+++ Estratto del testo

Tommaso Montanari, Privati
del patrimonio, pp. 166, 12 euro, Einaudi, Torino, 2015.
Francesco Indovina
ASUR (?)
L’Italia, come è noto, è depositaria di un enorme patrimonio
storico e artistico, di questo ci si pavoneggia, anche se il merito della presente generazione
è nullo, mentre a questa generazione
resta il compito di conservarlo, tutelarlo, e farlo rendere culturalmente. Lo fa? Ci sono forti dubbi.
Tommaso Montanari, in questo suo libro, molto documentato,
scritto con una verve polemica accattivante, indaga su come questo patrimonio sia
gestito e sulla perniciosa idea, che prevale ed è prevalsa all’interno di
tutti i governi, che si tratta di una ricca risorsa che deve essere sfruttata.
Non abbiamo petrolio ma il patrimonio
storico e culturale ne fa le veci. Il ministro Dario Franceschini, citandone
uno per tutti, ha detto “Penso che il ministero della Cultura sia in Italia
come quello del petrolio in un Paese arabo”. Si tratta dell’attuale ministro
della cultura, non dimentichiamolo.

++++++

— Consegne —
1) Verifica se ciascuna affermazione concorda con la recensione di «Privati del patrimonio»: (a) la generazione attuale ha merito nell'esistenza del patrimonio storico e artistico italiano; (b) il libro viene definito molto documentato; (c) Franceschini ha paragonato il ministero della Cultura a quello del petrolio in un Paese arabo. Per ogni punto indica sì o no e riporta fra virgolette le parole decisive del testo.
2) Prosegui la recensione di «Privati del patrimonio» partendo dopo la sua ultima frase.

+++ Dati

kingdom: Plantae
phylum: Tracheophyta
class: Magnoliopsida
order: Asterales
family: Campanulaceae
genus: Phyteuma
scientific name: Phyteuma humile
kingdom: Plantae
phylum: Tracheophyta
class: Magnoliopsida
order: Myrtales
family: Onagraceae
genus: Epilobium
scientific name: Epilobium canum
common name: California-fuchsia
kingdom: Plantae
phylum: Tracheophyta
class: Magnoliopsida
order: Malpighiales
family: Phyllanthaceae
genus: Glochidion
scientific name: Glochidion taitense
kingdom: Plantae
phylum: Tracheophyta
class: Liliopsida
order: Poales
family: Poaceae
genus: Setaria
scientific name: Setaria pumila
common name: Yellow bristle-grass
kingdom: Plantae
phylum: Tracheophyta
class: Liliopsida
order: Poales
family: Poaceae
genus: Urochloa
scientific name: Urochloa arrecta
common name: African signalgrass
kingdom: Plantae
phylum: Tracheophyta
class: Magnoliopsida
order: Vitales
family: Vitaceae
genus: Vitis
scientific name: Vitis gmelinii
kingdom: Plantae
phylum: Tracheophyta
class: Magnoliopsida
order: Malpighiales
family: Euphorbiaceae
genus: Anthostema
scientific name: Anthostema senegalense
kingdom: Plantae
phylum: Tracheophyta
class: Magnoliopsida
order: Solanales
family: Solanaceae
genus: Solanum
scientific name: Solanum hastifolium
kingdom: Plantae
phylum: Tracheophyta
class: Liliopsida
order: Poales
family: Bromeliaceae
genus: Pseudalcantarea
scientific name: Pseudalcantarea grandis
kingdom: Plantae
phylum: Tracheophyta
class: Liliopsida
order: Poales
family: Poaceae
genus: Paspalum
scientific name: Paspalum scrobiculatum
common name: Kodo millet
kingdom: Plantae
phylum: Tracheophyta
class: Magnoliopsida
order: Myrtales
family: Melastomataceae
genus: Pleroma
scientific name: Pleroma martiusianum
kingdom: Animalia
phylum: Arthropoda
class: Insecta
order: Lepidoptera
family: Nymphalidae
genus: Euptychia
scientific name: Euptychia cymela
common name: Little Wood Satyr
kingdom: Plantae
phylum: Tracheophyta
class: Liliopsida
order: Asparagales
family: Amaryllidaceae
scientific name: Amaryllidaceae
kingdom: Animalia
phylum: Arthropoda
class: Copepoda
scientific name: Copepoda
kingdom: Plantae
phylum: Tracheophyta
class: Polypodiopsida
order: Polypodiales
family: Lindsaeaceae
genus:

++++++

— Risultati —
1)
(a) No: «il merito della presente generazione è nullo».
(b) Sì: «molto documentato».
(c) Sì: «Penso che il ministero della Cultura sia in Italia come quello del petrolio in un Paese arabo».

2)
Quale è il corollario di questa posizione: lo stato non ha
risorse per rendere produttivo questo patrimonio, per farlo rendere bisogna
coinvolgersi ai privati. La loro capacità manageriale potrà far rendere questo
nostro “giacimento”, solo questa collaborazione ne permetterà lo sfruttamento. Il
testo di Montanari è una puntuale denunzia degli effetti di questa mentalità e dell’ingresso
dei privati nella gestione di questo patrimonio. E non si tratta di una
posizione ideologica, vetero statalista si potrebbe dire, ma di una ragionata
documentazione che mostra come l’entrata dei privati, nelle diverse forme, da
una parte svilisce il contenuto culturale e formativo di questo patrimonio e
dall’altra parte rende solo ai … privati.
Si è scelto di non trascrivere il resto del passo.